Cyclica, a company specializing in data-driven drug discovery, has determined that the lung-cancer drug capmatinib shows evidence of attenuating the impact of coronavirus. The firm made the discovery via collaboration with Ryerson, the Vector Institute, and other Canadian institutions; funding came through COVID-19 grants from the Canadian Institute for Advanced Research (CIFAR) and Natural Sciences and Engineering Research Council of Canada (NSERC) Alliance COVID-19 grants, with funding support from FedDev Ontario.
Capmatinib is an FDA-approved MET inhibitor, marketed by Novartis under the name Tabrecta; the treatment is used in clinical applications to treat patients with non-small-cell lung cancer. According to the researchers, testing capmatinib in a collection of experiments evaluating viral infectivity, entry and mechanism showed promising results.
“By targeting human proteins necessary for the coronavirus lifecycle, we are developing therapeutic strategies applicable to future strains or variants,” said Bo Wang of the Vector Institute. “Unlike high throughput screens, accurate AI predictions aimed at specific human-based, antiviral targets provided us with a risk-adjusted strategy to search for drug-repurposing opportunities using scientifically accurate experiments with high biological relevance.”

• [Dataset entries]
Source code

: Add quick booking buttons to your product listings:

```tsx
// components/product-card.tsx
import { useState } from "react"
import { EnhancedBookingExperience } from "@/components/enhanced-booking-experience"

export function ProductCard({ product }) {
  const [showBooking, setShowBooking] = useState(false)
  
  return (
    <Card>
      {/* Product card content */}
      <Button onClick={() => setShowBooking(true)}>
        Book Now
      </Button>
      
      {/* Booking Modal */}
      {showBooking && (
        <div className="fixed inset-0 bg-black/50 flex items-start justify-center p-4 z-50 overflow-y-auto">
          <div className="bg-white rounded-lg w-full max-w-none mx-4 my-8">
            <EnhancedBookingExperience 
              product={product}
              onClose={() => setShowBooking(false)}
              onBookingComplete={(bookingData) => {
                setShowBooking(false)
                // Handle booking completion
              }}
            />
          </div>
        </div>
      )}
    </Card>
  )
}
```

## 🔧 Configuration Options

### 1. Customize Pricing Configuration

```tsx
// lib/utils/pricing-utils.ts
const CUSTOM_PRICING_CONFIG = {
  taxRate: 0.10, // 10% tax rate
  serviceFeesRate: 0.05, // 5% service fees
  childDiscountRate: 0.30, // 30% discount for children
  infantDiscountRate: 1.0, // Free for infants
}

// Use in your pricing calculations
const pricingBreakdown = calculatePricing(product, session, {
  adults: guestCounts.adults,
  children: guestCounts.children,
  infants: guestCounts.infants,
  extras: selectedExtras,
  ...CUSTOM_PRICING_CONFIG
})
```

• [Exercise set]
A – Render this sentence from the capmatinib article in Spanish: "According to the researchers, testing capmatinib in a collection of experiments evaluating viral infectivity, entry and mechanism showed promising results."
B – Pick up the capmatinib article after its final sentence and write its continuation.

• [Outputs for the tasks]
A – Según los investigadores, las pruebas de capmatinib en una serie de experimentos que evaluaron la infectividad viral, la entrada y el mecanismo mostraron resultados prometedores.

B –
In Canada, infection rates recently surpassed the 1m mark, with deaths are at more than 23,000 and counting. With the world reaching 132m infections and nearly 3m deaths, life-sciences professionals are keen to discover new potential interventions.
Each of the research institutions contributed a different resource to further the discovery. The Vector Institute team’s graph convolutional network (GCN) identified possible human targets relevant to COVID-19, which fed into Cyclica’s PolypharmDB database for finding repurposing opportunities, which were generated using Cyclica’s deep learning approach MatchMaker. Multiple candidate treatments were identified with the technology, with capmatinib showcasing prominent activity.
Costin Antonescu, from the Department of Chemistry and Biology at Ryerson University, said capmatinib’s activity was independent of its known target MET, with evidence pointing towards its inhibition of the IRAK1/IRAK4 pathways.
“COVID has highlighted how important repurposing discoveries are to the future of medicine,” said Antonescu. “These drugs move to clinical trials and through regulatory approval quickly and can therefore reach patients faster; we’ve found a drug that has demonstrated robust antiviral activity in our model systems and we look forward to getting this data in the hands of pharma."
Antonescu added, “There is still much to learn about the etiology of COVID-19, and unraveling the dichotomy of the IRAK pathway as both protective against infections but also critical for viral proliferation may be an important piece to combating this terrible disease.”
This research is a part of the Cyclica COVID Stimulus Program. Launched in March 2020, the project involved engaging in a multi-institution collaboration to use a full-stack AI approach to identify a non-obvious repurposing candidate for COVID-19.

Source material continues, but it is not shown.